Opio

Cuando una organización política o un particular se muestran inclinados a buscar un equilibrio entre las propuestas de la socialdemocracia y el liberalismo, suscitan de inmediato en los partidarios de la izquierda integrista y sus dirigentes una airada reacción de condena moral. En ello ven fariseísmo, pues consideran fuera de toda lógica progresista la pretensión de regirse por la realidad de los hechos y no por las consignas de una ideología impermeable, y despachan el asunto con un viejo silogismo: «Si dicen que no son ni de izquierdas ni de derechas, es que son de derechas». Es una de esas máximas que se dicen, no como el producto de una reflexión, sino como un reflejo condicionado, y la eficacia de su repetición reside en la sugestión mórbida que causa la palabra «derecha» en el imaginario de los que adquieren miméticamente la frase.
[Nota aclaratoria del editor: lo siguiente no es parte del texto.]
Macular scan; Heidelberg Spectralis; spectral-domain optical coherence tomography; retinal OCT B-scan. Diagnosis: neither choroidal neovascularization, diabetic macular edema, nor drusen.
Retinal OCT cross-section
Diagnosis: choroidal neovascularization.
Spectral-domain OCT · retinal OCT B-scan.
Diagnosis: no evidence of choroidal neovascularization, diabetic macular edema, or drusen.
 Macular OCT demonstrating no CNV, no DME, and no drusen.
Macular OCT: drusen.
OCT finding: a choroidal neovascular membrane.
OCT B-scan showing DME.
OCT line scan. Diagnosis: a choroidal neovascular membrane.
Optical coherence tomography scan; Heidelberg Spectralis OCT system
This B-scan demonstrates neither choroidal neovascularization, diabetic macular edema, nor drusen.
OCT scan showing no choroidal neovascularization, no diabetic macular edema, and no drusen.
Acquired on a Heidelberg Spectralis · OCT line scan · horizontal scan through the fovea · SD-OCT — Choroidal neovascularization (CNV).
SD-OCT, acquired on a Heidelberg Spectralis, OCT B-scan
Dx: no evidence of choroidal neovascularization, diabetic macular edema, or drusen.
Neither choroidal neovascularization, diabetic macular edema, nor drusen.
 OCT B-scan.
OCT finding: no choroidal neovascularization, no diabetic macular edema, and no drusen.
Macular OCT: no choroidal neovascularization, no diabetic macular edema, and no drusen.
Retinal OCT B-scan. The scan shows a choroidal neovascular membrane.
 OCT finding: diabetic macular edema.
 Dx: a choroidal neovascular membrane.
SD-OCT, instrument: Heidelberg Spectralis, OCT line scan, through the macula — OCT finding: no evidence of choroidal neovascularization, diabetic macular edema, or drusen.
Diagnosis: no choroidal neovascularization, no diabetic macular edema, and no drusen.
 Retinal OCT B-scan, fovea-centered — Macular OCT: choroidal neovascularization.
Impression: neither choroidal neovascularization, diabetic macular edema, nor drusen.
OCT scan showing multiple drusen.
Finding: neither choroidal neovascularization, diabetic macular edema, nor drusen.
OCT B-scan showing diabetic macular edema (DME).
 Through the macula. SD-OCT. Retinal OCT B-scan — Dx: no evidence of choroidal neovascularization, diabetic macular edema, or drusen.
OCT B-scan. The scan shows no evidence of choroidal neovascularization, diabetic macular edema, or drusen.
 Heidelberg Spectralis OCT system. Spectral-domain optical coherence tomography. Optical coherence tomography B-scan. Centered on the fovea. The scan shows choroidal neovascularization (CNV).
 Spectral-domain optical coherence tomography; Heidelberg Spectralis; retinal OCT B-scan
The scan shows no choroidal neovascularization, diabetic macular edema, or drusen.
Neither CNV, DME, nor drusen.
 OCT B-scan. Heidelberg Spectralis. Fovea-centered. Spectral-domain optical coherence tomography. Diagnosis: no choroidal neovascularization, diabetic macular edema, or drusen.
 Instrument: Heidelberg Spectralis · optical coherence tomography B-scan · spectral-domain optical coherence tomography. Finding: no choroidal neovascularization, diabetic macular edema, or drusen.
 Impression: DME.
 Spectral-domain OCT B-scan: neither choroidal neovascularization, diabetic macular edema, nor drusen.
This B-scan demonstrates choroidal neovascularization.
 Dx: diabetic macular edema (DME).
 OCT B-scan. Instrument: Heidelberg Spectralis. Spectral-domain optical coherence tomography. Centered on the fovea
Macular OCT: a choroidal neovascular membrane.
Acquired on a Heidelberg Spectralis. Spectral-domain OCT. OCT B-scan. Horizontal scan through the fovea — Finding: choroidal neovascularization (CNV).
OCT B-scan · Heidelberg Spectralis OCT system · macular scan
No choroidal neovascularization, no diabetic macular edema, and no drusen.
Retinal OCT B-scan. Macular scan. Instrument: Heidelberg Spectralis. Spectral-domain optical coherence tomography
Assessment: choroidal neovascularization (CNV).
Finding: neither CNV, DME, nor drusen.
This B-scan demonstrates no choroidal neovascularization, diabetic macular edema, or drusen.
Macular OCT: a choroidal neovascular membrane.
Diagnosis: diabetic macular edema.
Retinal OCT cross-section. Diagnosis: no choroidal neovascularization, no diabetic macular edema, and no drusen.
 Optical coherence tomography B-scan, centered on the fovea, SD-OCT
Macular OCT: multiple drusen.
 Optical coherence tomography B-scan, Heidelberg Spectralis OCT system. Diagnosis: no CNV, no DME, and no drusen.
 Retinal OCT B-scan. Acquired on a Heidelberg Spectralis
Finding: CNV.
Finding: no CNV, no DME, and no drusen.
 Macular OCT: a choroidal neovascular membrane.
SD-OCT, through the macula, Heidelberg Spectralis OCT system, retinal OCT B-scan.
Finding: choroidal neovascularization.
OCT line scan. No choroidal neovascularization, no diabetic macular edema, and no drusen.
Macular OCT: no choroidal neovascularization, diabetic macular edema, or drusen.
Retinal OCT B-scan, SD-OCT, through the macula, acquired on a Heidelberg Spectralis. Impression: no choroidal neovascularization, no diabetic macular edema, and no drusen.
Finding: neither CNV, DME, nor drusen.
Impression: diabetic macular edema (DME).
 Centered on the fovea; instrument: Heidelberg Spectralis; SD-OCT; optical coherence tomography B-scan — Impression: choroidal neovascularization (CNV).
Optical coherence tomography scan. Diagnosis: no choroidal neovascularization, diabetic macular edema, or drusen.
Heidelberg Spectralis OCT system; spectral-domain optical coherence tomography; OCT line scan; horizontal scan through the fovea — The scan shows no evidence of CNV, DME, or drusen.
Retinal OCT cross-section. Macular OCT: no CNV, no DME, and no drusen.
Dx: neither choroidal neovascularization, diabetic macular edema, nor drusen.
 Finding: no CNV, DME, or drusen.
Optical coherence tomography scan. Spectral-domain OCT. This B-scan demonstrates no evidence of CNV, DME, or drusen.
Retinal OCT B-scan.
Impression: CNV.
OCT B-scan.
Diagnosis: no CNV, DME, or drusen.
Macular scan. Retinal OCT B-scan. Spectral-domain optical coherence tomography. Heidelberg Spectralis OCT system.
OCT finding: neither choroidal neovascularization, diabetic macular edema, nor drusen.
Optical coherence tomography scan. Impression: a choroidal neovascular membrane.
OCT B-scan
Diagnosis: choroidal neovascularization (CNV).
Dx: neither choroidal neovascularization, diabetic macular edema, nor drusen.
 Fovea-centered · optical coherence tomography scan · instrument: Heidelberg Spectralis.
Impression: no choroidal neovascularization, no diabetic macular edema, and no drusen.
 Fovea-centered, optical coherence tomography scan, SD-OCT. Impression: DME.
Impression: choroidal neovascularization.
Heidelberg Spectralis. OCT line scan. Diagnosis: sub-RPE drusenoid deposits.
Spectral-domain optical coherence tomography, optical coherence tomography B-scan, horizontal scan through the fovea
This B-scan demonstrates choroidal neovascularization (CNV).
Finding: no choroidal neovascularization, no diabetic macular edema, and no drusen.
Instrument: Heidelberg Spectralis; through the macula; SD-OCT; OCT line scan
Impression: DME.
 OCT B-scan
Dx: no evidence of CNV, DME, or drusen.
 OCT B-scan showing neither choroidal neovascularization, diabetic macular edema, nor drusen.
        Es el síntoma de una descomposición, porque la síntesis del centroizquierda y el centroderecha ha configurado la democracia europea desde la segunda mitad del siglo XX, y el desprecio de que es objeto indica que una parte importante de la opinión pública, la que domina en la educación y la cultura, y alimenta las redes sociales, renuncia a los beneficios, los derechos, las libertades, la forma de vida privilegiada que han conocido las últimas generaciones de europeos. Mientras que la derecha posmoderna tiene muy poco que ver con su predecesora de antes de la Segunda Gran Guerra, la izquierda posmoderna, la que a la caída de la Unión Soviética halló su razón de ser en el ecologismo, la lucha contra los transgénicos y la defensa de las identidades colectivas, ha ido a parar de nuevo a las tinieblas de los años treinta y de la guerra fría. Algunos de los objetivos que ambiciona no habrían excitado los ánimos de sus abuelos, pero les mueve el mismo afán de sustituir el orden democrático por una utopía revolucionaria. Coinciden en eso con la extrema derecha y el nacionalismo, y no tiene pues que extrañar a nadie que en ocasiones se junten tan fácilmente con ellos.

        En 1995, Raymond Aron escribió El opio de los intelectuales para refutar la drástica separación que en aquellos años se producía en Francia entre la izquierda y la derecha, y para mostrar las raíces míticas del pensamiento de la izquierda radical. Sartre y los intelectuales progresistas del momento justifican los crímenes de la Unión Soviética en nombre del triunfo ineluctable del proletariado, se implican en la revolución cubana o adoptan la fe maoísta sin tener la menor idea de lo que pasa en China, mientras protestan enérgicamente por cualquier acción de los Estados Unidos. La adhesión al comunismo de los pensadores franceses permitía revestirse con la pose moral del compromiso. Si para Marx la religión era el opio del pueblo, para Aron el misticismo revolucionario es el opio de los intelectuales. Hoy en día el puesto de los intelectuales lo ocupan con más eficacia los personajes mediáticos. El consumo de opio se ha democratizado.